(Bloomberg News) As they struggle to reach an agreement over how to extend the nation's debt limit and trim budget deficits, Republicans and Democrats are turning to an enforcement tool, called a "trigger," with a history of failure.

 

Republicans are insisting that the trigger cause across- the-board, automatic spending cuts if Congress comes up short of implementing its own budget reductions. Democrats want the mechanism to force deficit reduction through both spending cuts and adding revenue.

"We are very much in favor of that, because we want the kind of Damocles sword hanging over Congress to force it to make a decision and act," Jay Carney, White House spokesman, said yesterday.

A trigger could be a potential area of compromise if it assumes new revenue through overhauling the tax code, Senator Mike Crapo, an Idaho Republican, said in an interview last week. "A trigger that would raise taxes, I don't think that's acceptable" to Republicans, he said.

Even if the parties can reach agreement to avoid a possible default on Aug. 2, Congresses have repeatedly ignored or overridden automatic cuts dictated in previous legislative agreements.

For that reason, budget and credit rating experts are skeptical of the device, and they are even more critical of the call in both the House and Senate for indentifying future cuts through a newly created bipartisan committee -- another Washington mainstay that can't guarantee any real impact.

'Congress Can Undo'

"Anything Congress does, Congress can undo," said Bob Bixby, executive director of the Concord Coalition, an Arlington, Virginia-based group that advocates for balanced budgets. "They can't really bind themselves. You really have to have a political will to make these things work or they won't."

Formulating an effective way to hold Congress to its promises to make the choices required to slash trillions in spending in the next decade is key to satisfying demands by credit ratings agencies like Standard & Poor's for a credible commitment to taming the long-term debt.

Without enforcement powers, any new bipartisan committee may not be taken seriously on Wall Street and by ratings agencies, said David Ader, head of government bond strategy at Stamford, Connecticut-based CRT Capital Group LLC.

Toxic Term

At least three commissions in the past year have failed to offer a plan that gained traction, including Obama's National Commission on Fiscal Responsibility and Reform, a group of six senators often called the "Gang of Six" and a bipartisan panel of lawmakers led by Vice President Joe Biden.

A reference to a "bipartisan deficit commission" has become so toxic in Washington that Senate Minority Leader Mitch McConnell admonished reporters who used the term, insisting they call the proposed new panel a "committee." That hasn't diminished the skepticism.

"What can this committee offer that can be so dramatically different than what we've heard before?" said Ader. "It'll be tiresome and frustrating," he said. "I don't see how it's possible it'll have any teeth to it."

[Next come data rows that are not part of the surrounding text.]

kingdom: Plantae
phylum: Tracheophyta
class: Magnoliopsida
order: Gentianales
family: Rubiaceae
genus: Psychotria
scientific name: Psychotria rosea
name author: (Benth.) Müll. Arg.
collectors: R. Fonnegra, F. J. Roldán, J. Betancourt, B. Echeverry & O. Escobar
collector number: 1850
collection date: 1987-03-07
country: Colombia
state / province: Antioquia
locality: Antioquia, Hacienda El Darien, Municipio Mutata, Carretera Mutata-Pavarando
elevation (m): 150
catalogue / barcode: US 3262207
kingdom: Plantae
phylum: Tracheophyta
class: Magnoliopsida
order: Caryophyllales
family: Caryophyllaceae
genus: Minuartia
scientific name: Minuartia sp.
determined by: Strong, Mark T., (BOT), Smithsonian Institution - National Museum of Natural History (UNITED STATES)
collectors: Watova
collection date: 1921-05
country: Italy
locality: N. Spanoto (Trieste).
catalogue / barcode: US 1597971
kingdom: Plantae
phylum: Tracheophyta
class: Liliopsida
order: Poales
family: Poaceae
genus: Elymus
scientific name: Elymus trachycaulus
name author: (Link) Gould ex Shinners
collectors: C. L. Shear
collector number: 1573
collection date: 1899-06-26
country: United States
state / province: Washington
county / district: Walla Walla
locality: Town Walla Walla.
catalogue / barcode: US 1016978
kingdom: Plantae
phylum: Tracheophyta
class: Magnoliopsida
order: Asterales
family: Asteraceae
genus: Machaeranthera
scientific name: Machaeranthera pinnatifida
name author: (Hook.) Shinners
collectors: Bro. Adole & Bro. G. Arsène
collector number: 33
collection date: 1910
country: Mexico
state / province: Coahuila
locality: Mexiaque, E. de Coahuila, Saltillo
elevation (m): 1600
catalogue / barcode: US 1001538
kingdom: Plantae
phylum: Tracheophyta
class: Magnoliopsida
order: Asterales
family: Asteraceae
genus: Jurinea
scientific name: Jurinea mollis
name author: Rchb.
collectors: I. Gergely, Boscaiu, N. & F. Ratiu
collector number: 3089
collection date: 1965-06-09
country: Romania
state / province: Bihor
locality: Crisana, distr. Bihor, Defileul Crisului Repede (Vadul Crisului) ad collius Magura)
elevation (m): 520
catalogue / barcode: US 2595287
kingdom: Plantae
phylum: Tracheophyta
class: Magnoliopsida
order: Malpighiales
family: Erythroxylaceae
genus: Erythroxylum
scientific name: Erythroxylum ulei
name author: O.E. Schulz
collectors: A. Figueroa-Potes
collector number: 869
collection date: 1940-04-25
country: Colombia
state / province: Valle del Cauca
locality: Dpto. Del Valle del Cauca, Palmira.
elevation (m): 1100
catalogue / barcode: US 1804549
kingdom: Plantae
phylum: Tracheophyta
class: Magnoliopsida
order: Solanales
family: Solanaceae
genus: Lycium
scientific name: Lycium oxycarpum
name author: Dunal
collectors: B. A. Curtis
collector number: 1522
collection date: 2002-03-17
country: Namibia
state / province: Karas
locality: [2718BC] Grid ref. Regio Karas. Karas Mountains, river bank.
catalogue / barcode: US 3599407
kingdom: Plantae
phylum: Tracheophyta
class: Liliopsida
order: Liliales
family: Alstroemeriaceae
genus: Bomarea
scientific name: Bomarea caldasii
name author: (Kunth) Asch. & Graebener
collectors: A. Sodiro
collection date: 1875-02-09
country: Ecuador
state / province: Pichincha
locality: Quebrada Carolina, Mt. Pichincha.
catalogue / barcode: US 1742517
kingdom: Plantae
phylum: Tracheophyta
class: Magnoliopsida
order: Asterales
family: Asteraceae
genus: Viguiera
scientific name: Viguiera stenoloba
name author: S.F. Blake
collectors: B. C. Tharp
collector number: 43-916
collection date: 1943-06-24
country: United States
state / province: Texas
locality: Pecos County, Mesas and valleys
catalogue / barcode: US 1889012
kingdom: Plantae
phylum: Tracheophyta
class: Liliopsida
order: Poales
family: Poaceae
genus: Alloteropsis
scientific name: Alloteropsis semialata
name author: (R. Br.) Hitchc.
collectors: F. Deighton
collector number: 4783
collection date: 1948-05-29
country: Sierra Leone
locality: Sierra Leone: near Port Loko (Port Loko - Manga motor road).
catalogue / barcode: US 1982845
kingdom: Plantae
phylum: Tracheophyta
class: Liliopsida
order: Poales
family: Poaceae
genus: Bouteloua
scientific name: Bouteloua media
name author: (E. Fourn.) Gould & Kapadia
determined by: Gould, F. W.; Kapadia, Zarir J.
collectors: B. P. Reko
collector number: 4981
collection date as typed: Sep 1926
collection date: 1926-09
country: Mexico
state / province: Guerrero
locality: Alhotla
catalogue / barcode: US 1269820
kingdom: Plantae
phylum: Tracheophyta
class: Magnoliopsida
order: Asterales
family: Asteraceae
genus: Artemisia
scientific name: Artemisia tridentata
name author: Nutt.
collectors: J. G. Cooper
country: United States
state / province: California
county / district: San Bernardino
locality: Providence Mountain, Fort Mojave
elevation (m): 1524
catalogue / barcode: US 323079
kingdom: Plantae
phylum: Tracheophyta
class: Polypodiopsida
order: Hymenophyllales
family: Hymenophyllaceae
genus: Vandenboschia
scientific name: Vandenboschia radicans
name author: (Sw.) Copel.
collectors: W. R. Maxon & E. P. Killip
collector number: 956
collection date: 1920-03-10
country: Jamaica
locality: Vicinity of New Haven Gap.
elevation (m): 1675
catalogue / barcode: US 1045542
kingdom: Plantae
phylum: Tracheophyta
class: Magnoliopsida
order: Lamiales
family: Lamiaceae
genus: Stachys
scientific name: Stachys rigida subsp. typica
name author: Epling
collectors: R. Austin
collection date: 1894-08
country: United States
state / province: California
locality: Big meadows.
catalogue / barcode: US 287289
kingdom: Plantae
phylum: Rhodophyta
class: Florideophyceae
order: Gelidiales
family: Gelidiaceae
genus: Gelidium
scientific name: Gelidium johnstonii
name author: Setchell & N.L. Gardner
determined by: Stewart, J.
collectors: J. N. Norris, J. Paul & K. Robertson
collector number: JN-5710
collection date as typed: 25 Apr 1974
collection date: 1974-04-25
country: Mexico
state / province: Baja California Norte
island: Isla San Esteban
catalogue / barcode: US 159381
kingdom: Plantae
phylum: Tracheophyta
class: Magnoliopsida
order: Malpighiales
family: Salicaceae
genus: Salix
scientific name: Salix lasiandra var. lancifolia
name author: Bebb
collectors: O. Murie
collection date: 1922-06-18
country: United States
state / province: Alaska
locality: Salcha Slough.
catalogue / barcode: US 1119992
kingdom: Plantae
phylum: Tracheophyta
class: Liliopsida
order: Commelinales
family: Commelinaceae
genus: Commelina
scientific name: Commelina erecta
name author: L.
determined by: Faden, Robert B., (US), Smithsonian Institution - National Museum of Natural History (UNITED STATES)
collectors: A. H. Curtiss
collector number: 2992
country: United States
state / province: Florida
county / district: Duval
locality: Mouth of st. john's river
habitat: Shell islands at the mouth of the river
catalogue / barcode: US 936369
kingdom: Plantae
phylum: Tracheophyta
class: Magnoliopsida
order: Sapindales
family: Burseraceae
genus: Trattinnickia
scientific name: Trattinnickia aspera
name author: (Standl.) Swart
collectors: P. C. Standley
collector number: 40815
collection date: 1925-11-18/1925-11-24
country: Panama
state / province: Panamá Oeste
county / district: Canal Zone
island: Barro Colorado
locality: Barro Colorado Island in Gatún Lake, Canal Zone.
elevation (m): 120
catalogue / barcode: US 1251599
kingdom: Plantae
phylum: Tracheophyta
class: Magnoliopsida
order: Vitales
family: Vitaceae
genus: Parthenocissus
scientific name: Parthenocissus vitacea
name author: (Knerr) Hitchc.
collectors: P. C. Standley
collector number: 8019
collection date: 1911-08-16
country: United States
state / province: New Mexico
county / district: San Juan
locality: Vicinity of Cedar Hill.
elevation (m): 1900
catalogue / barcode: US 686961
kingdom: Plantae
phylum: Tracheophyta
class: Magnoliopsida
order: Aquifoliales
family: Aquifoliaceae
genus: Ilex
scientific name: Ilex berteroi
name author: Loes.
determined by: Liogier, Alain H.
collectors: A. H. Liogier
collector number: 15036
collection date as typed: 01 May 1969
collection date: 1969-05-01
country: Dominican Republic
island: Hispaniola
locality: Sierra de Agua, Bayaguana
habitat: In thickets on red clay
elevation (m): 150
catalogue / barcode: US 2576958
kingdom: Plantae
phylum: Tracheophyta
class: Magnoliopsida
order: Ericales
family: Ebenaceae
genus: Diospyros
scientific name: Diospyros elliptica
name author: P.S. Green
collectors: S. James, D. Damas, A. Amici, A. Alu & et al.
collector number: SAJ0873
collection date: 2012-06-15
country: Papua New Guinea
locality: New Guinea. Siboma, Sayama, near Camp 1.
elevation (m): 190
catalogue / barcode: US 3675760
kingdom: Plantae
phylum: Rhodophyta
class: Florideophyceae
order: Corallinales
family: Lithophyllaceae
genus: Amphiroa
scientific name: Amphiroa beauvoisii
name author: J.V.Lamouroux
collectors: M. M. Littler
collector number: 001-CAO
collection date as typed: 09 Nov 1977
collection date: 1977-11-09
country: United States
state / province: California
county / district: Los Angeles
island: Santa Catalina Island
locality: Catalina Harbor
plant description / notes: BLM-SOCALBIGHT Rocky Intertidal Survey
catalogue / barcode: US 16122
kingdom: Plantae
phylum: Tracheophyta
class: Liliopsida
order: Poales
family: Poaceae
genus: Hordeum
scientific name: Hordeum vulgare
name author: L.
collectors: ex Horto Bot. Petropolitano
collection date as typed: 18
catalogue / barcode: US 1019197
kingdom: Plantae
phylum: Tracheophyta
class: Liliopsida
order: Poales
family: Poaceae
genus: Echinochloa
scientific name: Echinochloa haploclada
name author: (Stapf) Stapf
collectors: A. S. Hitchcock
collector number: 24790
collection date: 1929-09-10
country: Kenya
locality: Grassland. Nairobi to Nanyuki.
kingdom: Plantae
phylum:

Standard & Poor's has warned there is a 50 percent chance it will lower the U.S. government's AAA credit rating by one or more levels within three months. S&P said that, even if Congress raises the debt limit in time to avert a default, it might lower the U.S. sovereign rating to AA+ with a negative outlook if it isn't accompanied by a "credible solution" on the debt.

Bill Hoagland, a budget adviser to Republican congressional leaders from 1982 to 2007, isn't convinced a new committee will meet the credit rating agencies' demand.

'Kicking the Can'

Republicans will appoint lawmakers who've taken an oath against tax increases, while Democrats will name members unwilling to allow cuts to Medicare and Social Security, Hoagland said. "I see this committee kicking the can down the road again," he said.

House Speaker John Boehner's deficit-reduction imposes statutory spending limits, a device that worked successfully for almost a decade as part of the 1990 Budget Enforcement Act. It's a simple trigger: failure to stay below the spending caps prompts automatic, across-the-board spending cuts.

The U.S. went from a $221 billion deficit in 1990, the year the caps were enacted, to a $236 billion surplus in 2000, by abiding by the spending caps during a period of economic growth that brought in new revenue. In 2002, the provisions both expired and Congress didn't renew them.

Health Care, Entitlements

Hoagland said this particular trigger may not be effective in reducing the nation's debt because discretionary spending covers only roughly 18 percent of the federal budget.

"The real problem remains the health care, entitlement programs and the revenue side," he said.

The 1990 agreement also featured a pay-as-you-go requirement for mandatory programs and revenues. A trigger was enacted to enforce the caps and the "paygo" requirement.

Still, Congress overrode the enforcement provision two out of the three times it was triggered, according to an April 28 report by the Peterson-Pew Commission on Budget Reform.

And in 1985, the Balanced Budget and Emergency Deficit Control, or the Gramm-Rudman-Hollings Act, included a trigger to enforce deficit targets. If the year's target wasn't met, spending cuts were triggered. In the five years of the act, the triggers kicked in twice, one of which was reduced by Congress and the other overridden by a subsequent budget agreement.